Notice of Director Nomination by Stockholders

        The following new Section 14 is hereby added to Article II:

            "SECTION 14.    NOMINATION OF DIRECTORS.    (a) Only persons who are nominated in accordance with the procedures set forth in these By-laws shall be eligible to serve as directors. Nominations of persons for election to the Board of Directors of the Corporation may be made at a meeting of stockholders (i) by or at the direction of the Board of Directors or (ii) by any stockholder of the Corporation who is a stockholder of record at the time of giving of notice provided for in this Section 14, who shall be entitled to vote for the election of directors at the meeting and who complies with the notice procedures set forth in this Section 14.

            (b)   Nominations by stockholders shall be made pursuant to timely notice in writing to the Secretary of the Corporation. To be timely, a stockholder's notice shall be delivered to or mailed and received at the principal executive offices of the Corporation (i) in the case of an annual meeting, not less than 120 days nor more than 150 days prior to the first anniversary of the date of the Company's notice of annual meeting for the preceding year's annual meeting; provided however, that in the event that the date of the annual meeting is changed by more than 30 days from the anniversary date of the preceding year's annual meeting, notice by the stockholder to be timely must be so received not later than the close of business on the 10th day following the earlier of the day on which notice of the date of the meeting was mailed or public disclosure was made and (ii) in the case of a special meeting at which Directors are to be elected, not later than

2



    the close of business on the 10th day following the earlier of the day on which notice of the date of the meeting was mailed or public disclosure was made. Such stockholder's notice shall set forth (i) as to each person whom the stockholder proposes to nominate for election or reelection as a Director all information relating to such person that is required to be disclosed in solicitations of proxies for election of Directors, or is otherwise required, in each case pursuant to Regulation 14A under the Securities Exchange Act of 1934, as amended (including such person's written consent to being named in the proxy statement as a nominee and to serving as a director if elected); (ii) as to the stockholder giving the notice (x) the name and address, as they appear on the Corporation's books, of such stockholder, (y) the class and number of shares of the Corporation which are beneficially owned by such stockholder and also which are owned of record by such stockholder; and (iii) as to the beneficial owner, if any, on whose behalf the nomination is made, (x) the name and address of such person, and (y) the class and number of shares of the Corporation which are beneficially owned by such person. At the request of the Board of Directors, any person nominated by the Board of Directors for election as a Director shall furnish to the Secretary of the Corporation that information required to be set forth in a stockholder's notice of nomination which pertains to the nominee.

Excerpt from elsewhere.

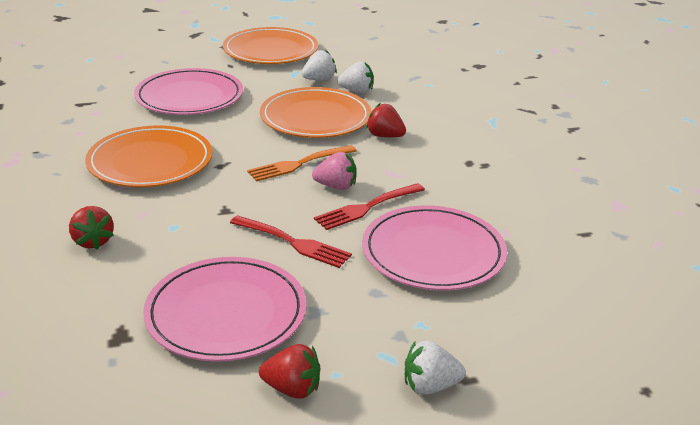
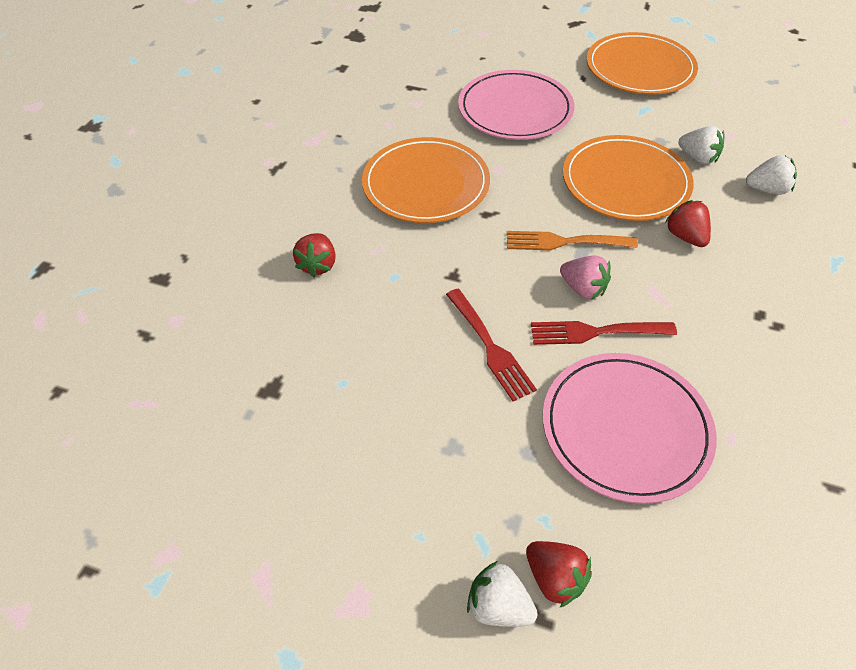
camera: 35 degrees right, 20 degrees up
pink plate [143,257,307,362] -> none
red strawberry [259,344,320,399] -> red strawberry moved to [526,541,592,608]
white strawberry [301,50,337,80] -> white strawberry moved to [746,155,797,195]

            (c)   No person shall be eligible to serve as a Director of the Corporation unless nominated in accordance with the procedures set forth in this Section 14. The Chairman of the meeting shall, if the facts warrant, determine and declare to the meeting that a nomination was not made in accordance with the procedures prescribed by these By-laws, and if he should so determine, he shall so declare to the meeting and the defective nomination shall be disregarded. Notwithstanding the foregoing provisions of this Section 14, a stockholder shall also comply with all applicable requirements of the Securities Exchange Act of 1934, as amended, and the rules and regulations thereunder with respect to the matters set forth in this Section 14."